19 Oct 2016
MIT and Harvard develop stretchy implantable fibers to deliver therapeutic pulses of light within tissues.
Hydrogels are attractive materials for use in medical applications thanks to their inert chemical nature and biocompatibility, but most varieties to date have tended to be brittle and weak.Researchers from MIT and Harvard Medical School have now developed a highly stretchable hydrogel said to be as flexible as a rope of licorice, and formed it into fibers robust enough to survive implantation into the body. The work was published in Advanced Materials.
Careful design of the hydrogel allows it to function as an optical fiber for delivery of therapeutic light pulses to particular sites, while incorporation of functional molecules such as organic dyes can produce an optical sensor perhaps able to monitor the progress of disease.
Xuanhe Zhao of MIT Department of Mechanical Engineering said that the new material might readily prove attractive in optogenetics, which relies upon the action of light on targeted neurons. Optogenetics studies of the brain, for example, currently use rigid optical fibers inserted into the tissues, but the hydrogel may offer a less invasive solution.
"The brain is like a bowl of Jell-O, and the conventional fibers currently used are very rigid, which can possibly damage brain tissues," said Zhao. "If hydrogel fibers could match the flexibility and softness of the brain, they could provide more effective stimulation and long-term therapy."
Zhao’s group at MIT specializes in fine tuning the mechanical properties of hydrogels, having previously devised ways to bond them with various surfaces such as metallic sensors and LEDs, creating stretchable electronics.

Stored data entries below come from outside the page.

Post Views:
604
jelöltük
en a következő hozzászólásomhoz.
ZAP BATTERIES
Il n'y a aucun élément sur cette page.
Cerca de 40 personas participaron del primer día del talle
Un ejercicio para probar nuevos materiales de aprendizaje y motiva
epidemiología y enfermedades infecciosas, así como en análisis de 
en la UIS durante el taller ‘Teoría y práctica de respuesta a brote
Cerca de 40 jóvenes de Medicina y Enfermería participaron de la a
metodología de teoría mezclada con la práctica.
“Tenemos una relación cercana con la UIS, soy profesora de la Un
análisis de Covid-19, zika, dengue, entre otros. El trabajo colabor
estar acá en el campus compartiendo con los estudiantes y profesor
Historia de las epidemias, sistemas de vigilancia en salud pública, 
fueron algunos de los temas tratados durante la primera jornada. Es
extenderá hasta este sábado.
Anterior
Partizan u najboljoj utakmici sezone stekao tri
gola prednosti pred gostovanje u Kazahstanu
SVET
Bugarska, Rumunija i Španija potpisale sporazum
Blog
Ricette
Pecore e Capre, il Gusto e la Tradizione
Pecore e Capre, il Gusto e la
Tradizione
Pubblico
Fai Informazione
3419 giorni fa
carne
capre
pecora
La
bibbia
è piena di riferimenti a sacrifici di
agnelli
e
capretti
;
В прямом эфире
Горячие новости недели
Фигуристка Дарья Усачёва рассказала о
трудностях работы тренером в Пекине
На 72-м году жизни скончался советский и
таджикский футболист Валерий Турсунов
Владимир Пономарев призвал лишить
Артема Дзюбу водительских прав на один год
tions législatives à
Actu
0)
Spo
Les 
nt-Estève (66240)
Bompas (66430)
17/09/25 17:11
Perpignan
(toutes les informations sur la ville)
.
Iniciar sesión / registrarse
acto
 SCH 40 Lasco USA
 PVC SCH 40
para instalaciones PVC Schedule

A conversation with Seok-Hyun (Andy) Yun of Harvard's bio-optics group opened the door to using them as optical fibers, since Yun had previously fabricated a hydrogel able to transmit light effectively, but which proved to be too brittle for real-world use.
Biocompatible sensors
From that meeting of minds came a design in which optically optimized alginate-polyacrylamide materials are formed into a central core surrounded by outer cladding. Careful control of the mechanical properties allows the fibers to be elongated to an axial strain of 700 percent and then relaxed over multiple cycles, while total internal reflectance at the interface of the core and the cladding guides light along the fiber.
One valuable result could be a biocompatible sensor able to react to being stretched - potentially an implantable or wearable strain gauge.
The group tested this concept by loading a fiber with red, green, and blue organic dyes at specific regions along its length. Stretching the fiber at different points while laser light was transmitted through it duly changed the amount of light absorbed or scattered at that location, altering the spectrum of light ultimately received at the end of the fiber - a change in red intensity indicating physical stress at the location of the red dye, for example.
The team commented that this could lead to stretchable, strain-sensing optical fibers implanted along the length of a patient's arm or leg, to monitor for signs of improving mobility, or to sensors able to light up in response to signs of disease.
"We may be able to use optical fibers for long-term diagnostics, to optically monitor tumors or inflammation," said Zhao. "The applications can be impactful."